İncelenen Metin
★ ★ ★ ★ ★ ★ ★
Bu şahıs hakkında, açılmış bazı davalar var. Önce tutuklanmış, sonra serbest bırakılmış. Ben buradan soruyorum bu kişiyi hangi güç serbest bırakmış? Kim bu IŞİD-severler? “Sınırlarımızda kuş uçsa haberimiz olur” diyen, beceriksiz Erdoğan Şahsım Hükümeti, IŞİD’li kuşçuyu sadece seyretmekle kalmamış, ülkede yaşamasına da ses çıkartmamış. Bu nasıl bir başıbozukluk. Bu nasıl bir aymazlık. Oysa bu IŞİD, Ürdünlü bir pilotu yakınca, Ürdün Kralı Abdullah, kendisi de bir savaş pilotudur uçağına atladı, hava operasyonlarına bizzat katıldı. Bizim şehitlerimizin kanı bu kadar mı ucuz? İki askerimizin katledilme fetvasını verdiği iddia edilen, bu IŞİD mensubuna, Türkiye’de dükkân nasıl açtırıyorsunuz? Böyle bir şey nasıl olabilir? Bu ülkenin istihbaratı yok mu? Askeri yok mu? Polisi yok mu? İçişleri Bakanı yok mu? Erdoğan Şahsım Hükümeti bu IŞİD kadısını yıllarca nasıl oluyor da seyrediyor? Tekrar söylüyorum, vatan evlatlarının hiç mi değeri yok?

ERDOĞAN ŞAHSIM YÖNETİMİ NE YERLİDİR NE MİLLİDİR

Konuyu Sayın Saymaz yazdı. Millet isyan etti. Nihayet Erdoğan Şahsım Hükümeti’nin aklına, bu teröristi yeniden tutuklamak geldi. Peki, bunca zaman aklınız neredeydi? Bu acı olay bir kez daha gösterdi ki, Erdoğan Şahsım Yönetimi ne yerlidir, ne de millidir. Beceriksiz ve kirlidir. Suriye’de ve Irak’ta işgal ettiği toprakları kaybeden IŞİD’cilerin, bugün ne yazık ki Gaziantep’te, Kilis’te, Şanlı Urfa’da, Konya’da, Ankara’da, Sakarya ve İstanbul’da yer altında, uykuya çekildiği herkesin bildiği bir sır. Bunun yarattığı korkunç güvenlik zafiyetinin sorumlusu da, “Her şeyin sorumlusu benim ben!” diyen, Büyük Ortadoğu Projesi’nin Eş Başkanı olduğunu ilan edip, Türkiye’yi, Ortadoğu bataklığına sürükleyen, beceriksiz Erdoğan Şahsım Hükümetidir.
★ ★ ★ ★ ★ ★ ★
Verilen Bilgiler

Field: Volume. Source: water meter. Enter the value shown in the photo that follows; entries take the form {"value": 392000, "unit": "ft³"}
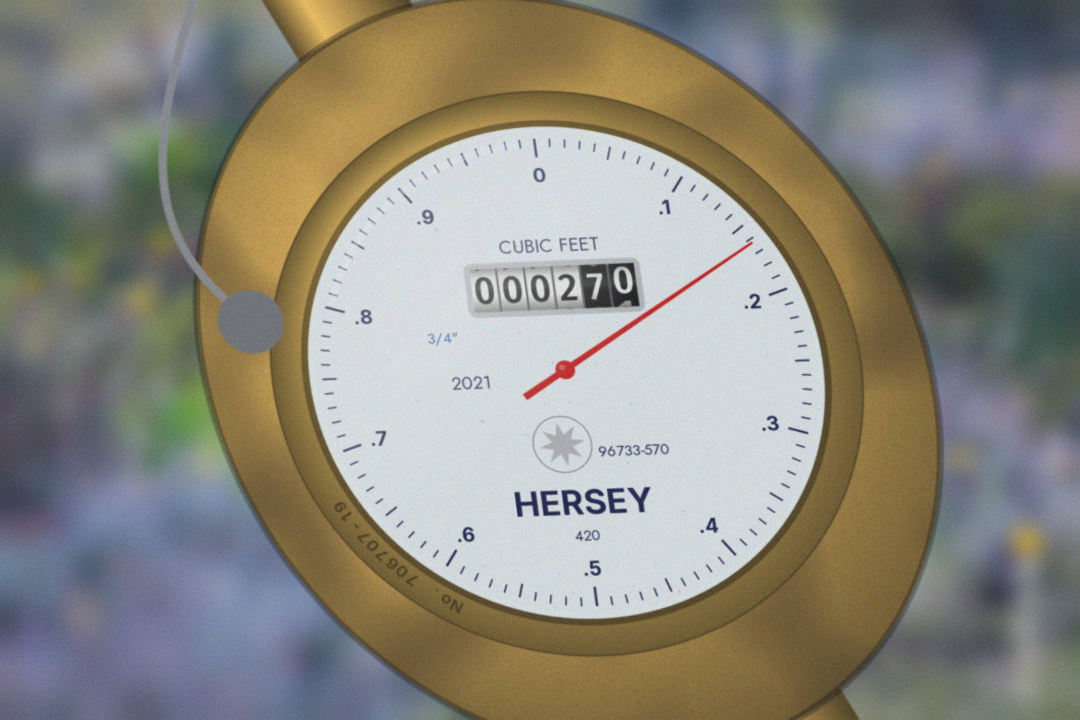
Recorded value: {"value": 270.16, "unit": "ft³"}
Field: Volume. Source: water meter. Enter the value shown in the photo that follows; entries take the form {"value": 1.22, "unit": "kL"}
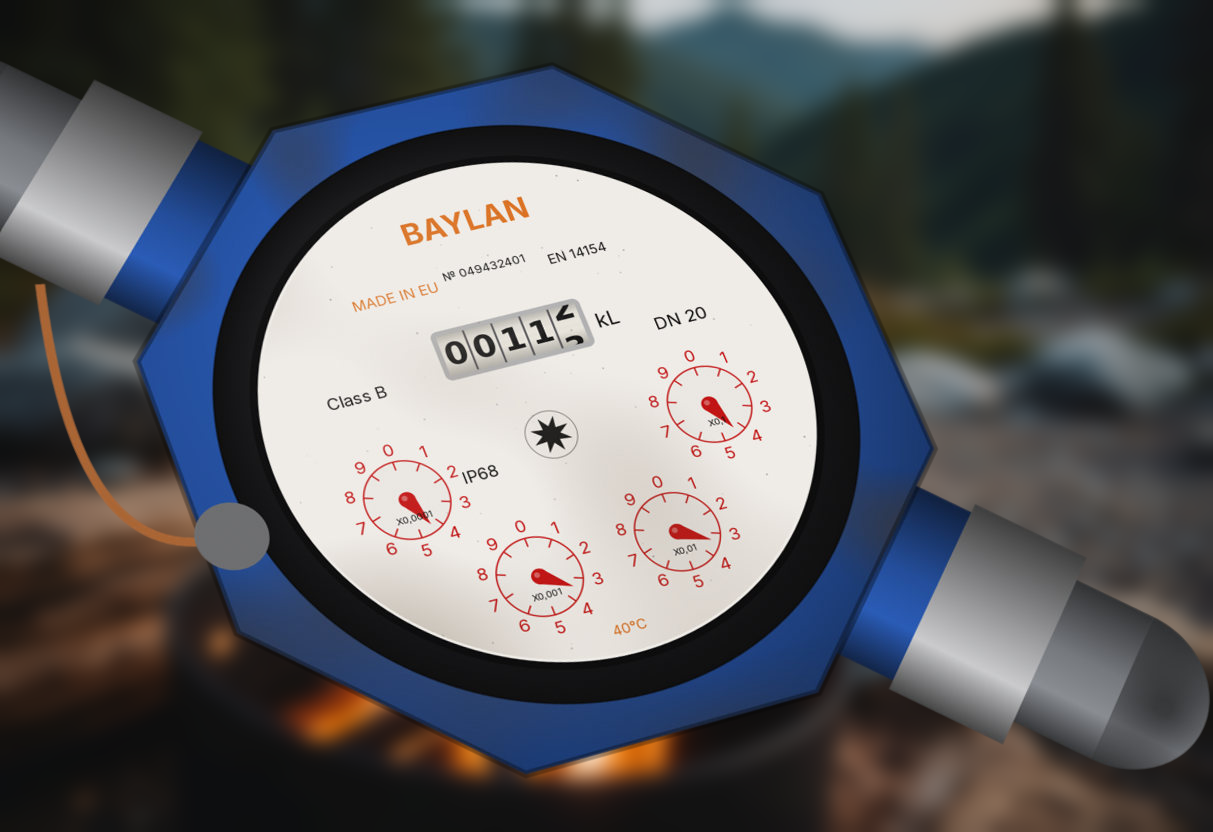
★ ★ ★ ★ ★ ★ ★
Çözülecek Problemler
1 > İncelenen metinde "ERDOĞAN ŞAHSIM YÖNETİMİ" ifadesinin geçtiği yerden başlayın, "Erdoğan Şahsım Hükümetidir." ifadesinden sonra durun ve aradaki bölümü birebir yeniden yazın.
2 > Aşağıdaki (a), (b) ve (c) ifadelerinin incelenen metinle uyuşup uyuşmadığını evet ya da hayır ile belirtin ve her birini metindeki belirleyici sözcükleri aynen alıntılayarak gerekçelendirin. (a) Sözü edilen kişi önce tutuklanmış, sonra serbest bırakılmıştır. (b) Ürdün Kralı Abdullah hava operasyonlarına katılmamıştır. (c) IŞİD'cilerin yer altına çekildiği söylenen şehirler arasında İzmir de sayılmaktadır.

Görev Çözümleri
1 >
ERDOĞAN ŞAHSIM YÖNETİMİ NE YERLİDİR NE MİLLİDİR

Konuyu Sayın Saymaz yazdı. Millet isyan etti. Nihayet Erdoğan Şahsım Hükümeti’nin aklına, bu teröristi yeniden tutuklamak geldi. Peki, bunca zaman aklınız neredeydi? Bu acı olay bir kez daha gösterdi ki, Erdoğan Şahsım Yönetimi ne yerlidir, ne de millidir. Beceriksiz ve kirlidir. Suriye’de ve Irak’ta işgal ettiği toprakları kaybeden IŞİD’cilerin, bugün ne yazık ki Gaziantep’te, Kilis’te, Şanlı Urfa’da, Konya’da, Ankara’da, Sakarya ve İstanbul’da yer altında, uykuya çekildiği herkesin bildiği bir sır. Bunun yarattığı korkunç güvenlik zafiyetinin sorumlusu da, “Her şeyin sorumlusu benim ben!” diyen, Büyük Ortadoğu Projesi’nin Eş Başkanı olduğunu ilan edip, Türkiye’yi, Ortadoğu bataklığına sürükleyen, beceriksiz Erdoğan Şahsım Hükümetidir.

2 >
(a) Evet: "Önce tutuklanmış, sonra serbest bırakılmış."
(b) Hayır: "hava operasyonlarına bizzat katıldı"
(c) Hayır: "Gaziantep’te, Kilis’te, Şanlı Urfa’da, Konya’da, Ankara’da, Sakarya ve İstanbul’da yer altında"